DATA BLOCK.

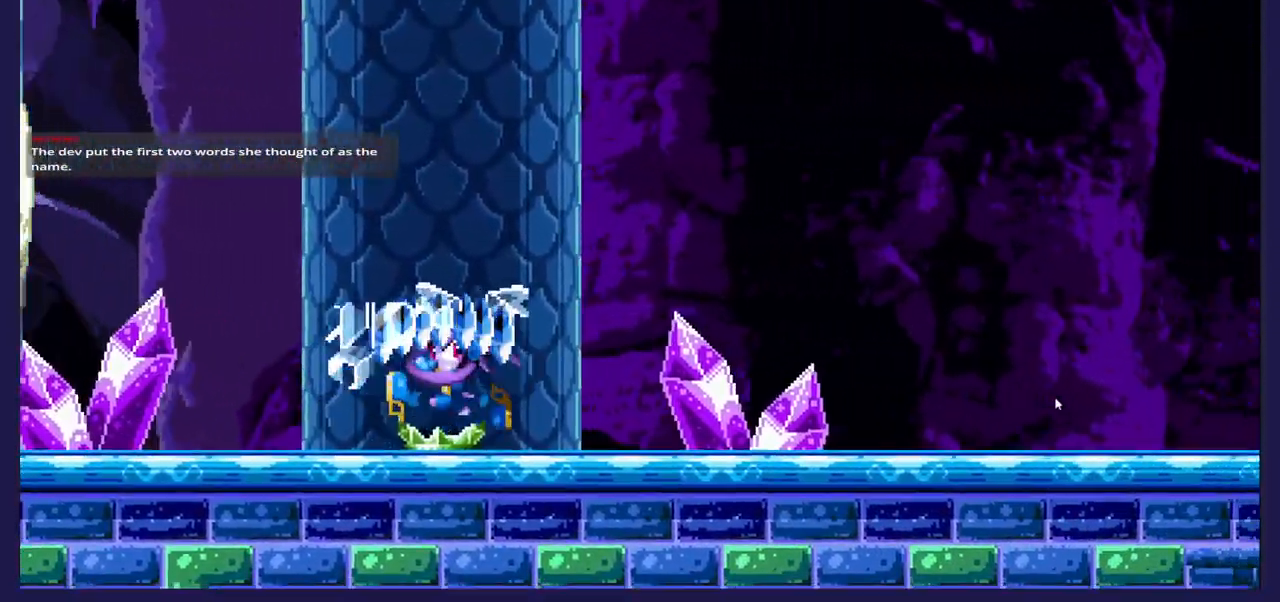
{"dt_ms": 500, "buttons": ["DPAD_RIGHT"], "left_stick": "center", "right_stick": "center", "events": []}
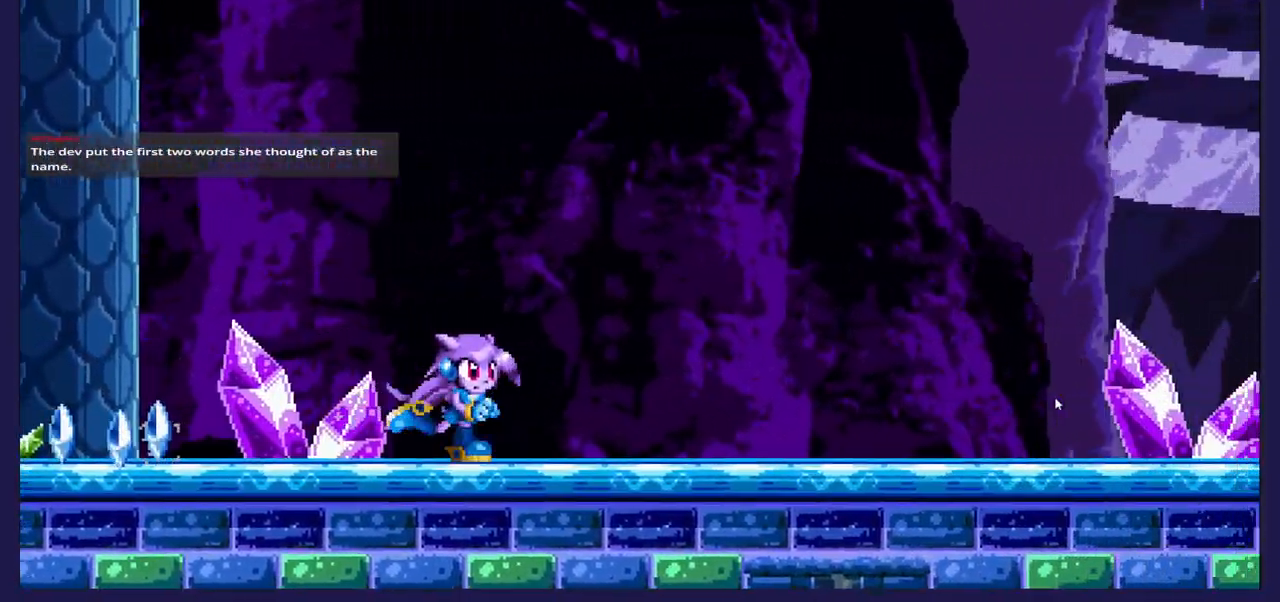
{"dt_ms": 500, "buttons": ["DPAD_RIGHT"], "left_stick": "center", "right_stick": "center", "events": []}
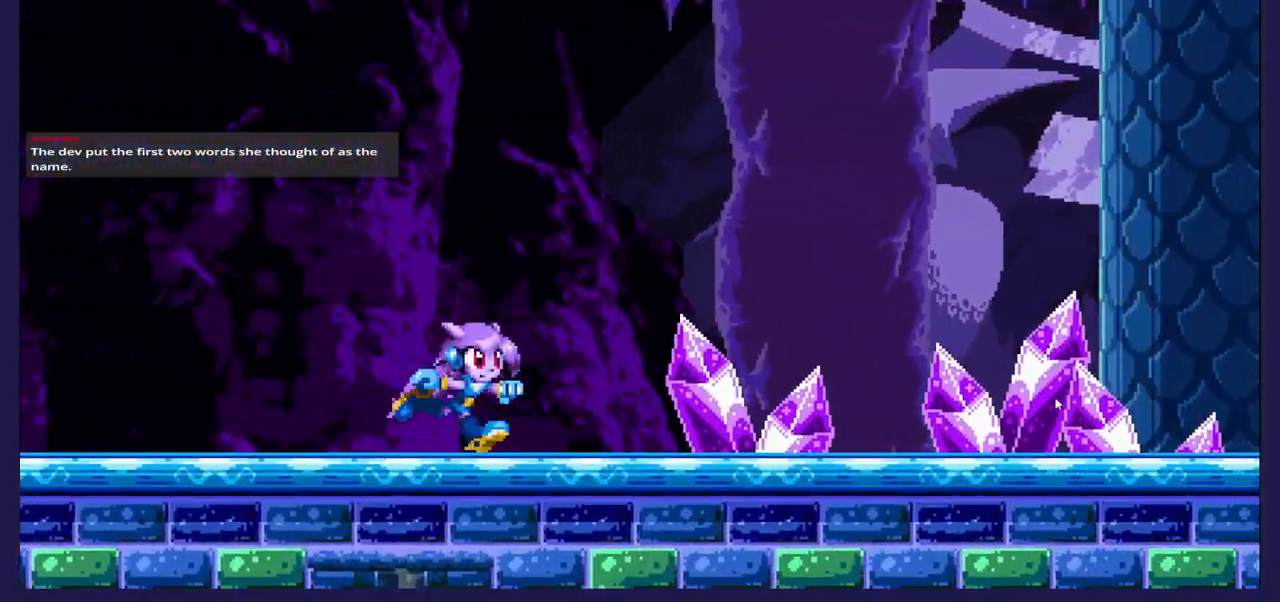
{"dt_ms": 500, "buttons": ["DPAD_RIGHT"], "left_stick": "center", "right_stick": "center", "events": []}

WHAT TO DO.
Copy all the material word for word, minus its pictures.

SOLUTION TO THIS TASK.
{"dt_ms": 500, "buttons": ["DPAD_RIGHT"], "left_stick": "center", "right_stick": "center", "events": []}
{"dt_ms": 500, "buttons": ["DPAD_RIGHT"], "left_stick": "center", "right_stick": "center", "events": []}
{"dt_ms": 500, "buttons": ["DPAD_RIGHT"], "left_stick": "center", "right_stick": "center", "events": []}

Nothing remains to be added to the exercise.